OIL & GAS
Sunset Hours
March 2019
2019 will see just under 70kbblpd of oil capacity and 16Mcmpd of natural gas capacity close, with a particularly high concentration of end-of-life fields and capacity in the United States and United Kingdom. While closing capacity is fairly evenly spread across sites and largely due to the depletion of reserves, there are some outliers worth considering.

There is a significant risk that Canadian-based Pengrowth Energy could close in a downside scenario. The oil and gas producer has already reduced production at its Lindbergh heavy oil project under Albertan curtailments and is aiming to continue production of around 18kbblpd—down from the company’s 2018 average of 22kbblpd, which was already below the company’s max guidance of 23.5kbblpd. Despite best intentions, dropping prices and rising debt are making shareholders uncomfortable, with the company recording a 35% drop in heavy oil revenue per barrel and a 54% increase in the cost of diluting condensate during Q4 2018. The company has considered a refinancing or sale, but neither option appears to be viable.

Venezuela’s PDVSA has been a highlight in recent months, being struck by sanctions and the resultant supply and demand issues—and also by increasing mechanical failures. It is less ‘downside’ and more ‘certainty’ that PDVSA will continue to reduce its production and exports. Recent developments have seen the company lose a crucial source of diluents from India due to sanctions, the intermittent loss of power at its key oil export terminal, and a diluent tank explosion at the Petro San Felix project. At a conservative estimate, Venezuela’s oil output will continue to fall at a rate comparable to February’s drop of some 300kbblpd—also due to diluent sourcing restrictions.

 

 

With the US aiming to push Iran’s total crude oil exports below one million barrels per day, a significant casualty of cuts has been Iran’s shipping tanker fleet. While previously in talks for up to ten additional supertankers, negotiations for procurement have stalled and Iran has seen more than 20 of its existing tankers removed from Panama registries. While cut vessels can be instead registered under Tehran’s own flag, the effects of deregistering and sanctions are wide. Insurers are increasingly steering clear of Iranian vessels and suppliers are very wary of doing business with the country—particularly as a previous round of sanctions saw a Greek network blacklisted for doing tanker business with Iran.

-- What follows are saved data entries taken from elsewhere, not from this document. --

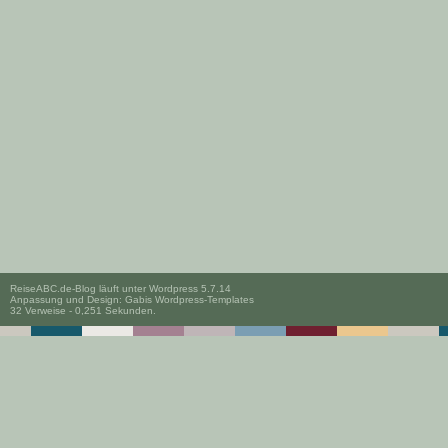
ReiseABC.de-Blog läuft unter
Wordpress 5.7.14
Anpassung und Design:
Gabis Wordpress-Templates
32 Verweise - 0,251 Sekunden.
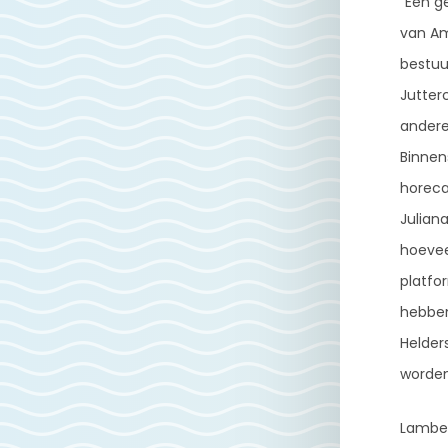
“Een ge
van Am
bestuu
Jutter
andere
Binnen
horeca
Julian
hoevee
platfor
hebben
Helder
worden
Lambert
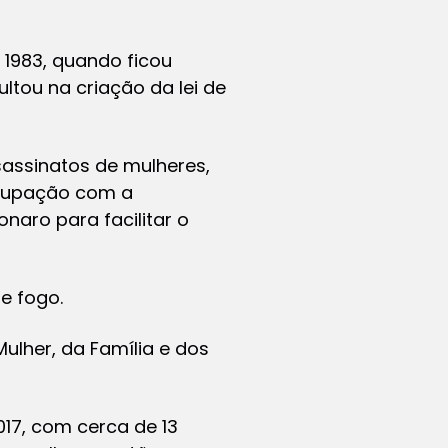
 1983, quando ficou
ultou na criação da lei de
assinatos de mulheres,
ocupação com a
naro para facilitar o
e fogo.
ulher, da Família e dos
017, com cerca de 13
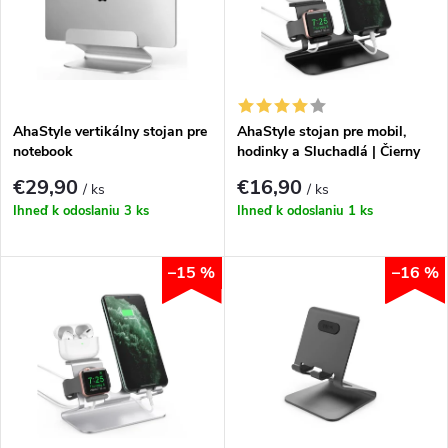
p
Abecedne
n
i
i
s
e
AhaStyle vertikálny stojan pre
AhaStyle stojan pre mobil,
notebook
hodinky a Sluchadlá | Čierny
p
p
€29,90
€16,90
/ ks
/ ks
r
Ihneď k odoslaniu
3 ks
Ihneď k odoslaniu
1 ks
r
o
–15 %
–16 %
o
d
d
u
u
k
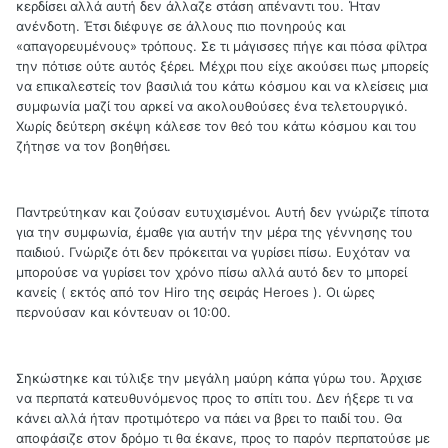
κερδίσει αλλά αυτή δεν άλλαζε στάση απέναντι του. Ήταν
ανένδοτη. Έτσι διέφυγε σε άλλους πιο πονηρούς και
«απαγορευμένους» τρόπους. Σε τι μάγισσες πήγε και πόσα φίλτρα
την πότισε ούτε αυτός ξέρει. Μέχρι που είχε ακούσει πως μπορείς
να επικαλεστείς τον βασιλιά του κάτω κόσμου και να κλείσεις μια
συμφωνία μαζί του αρκεί να ακολουθούσες ένα τελετουργικό.
Χωρίς δεύτερη σκέψη κάλεσε τον θεό του κάτω κόσμου και του
ζήτησε να τον βοηθήσει.
Παντρεύτηκαν και ζούσαν ευτυχισμένοι. Αυτή δεν γνώριζε τίποτα
για την συμφωνία, έμαθε για αυτήν την μέρα της γέννησης του
παιδιού. Γνώριζε ότι δεν πρόκειται να γυρίσει πίσω. Ευχόταν να
μπορούσε να γυρίσει τον χρόνο πίσω αλλά αυτό δεν το μπορεί
κανείς ( εκτός από τον Hiro της σειράς Heroes ). Οι ώρες
περνούσαν και κόντευαν οι 10:00.
Σηκώστηκε και τύλιξε την μεγάλη μαύρη κάπα γύρω του. Άρχισε
να περπατά κατευθυνόμενος προς το σπίτι του. Δεν ήξερε τι να
κάνει αλλά ήταν προτιμότερο να πάει να βρει το παιδί του. Θα
αποφάσιζε στον δρόμο τι θα έκανε, προς το παρόν περπατούσε με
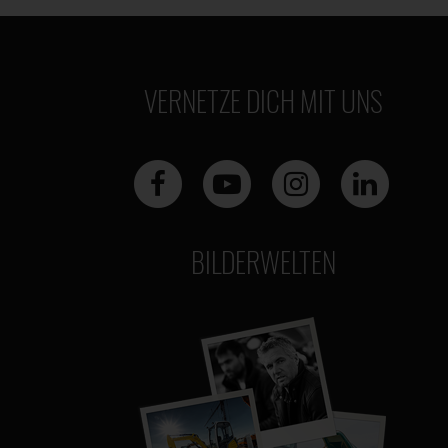
VERNETZE DICH MIT UNS
BILDERWELTEN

While the OPEC nation has made comparatively few headlines, domestic instability in the country is rising. Widespread demonstrations have taken place in towns and oil-exporting ports, raising fears of impacted crude and condensate exports. While the oil-producing fields themselves are located inland away from major population centres, the country has a relatively small amount of storage capacity, meaning that sustained export disruption could halt production in future.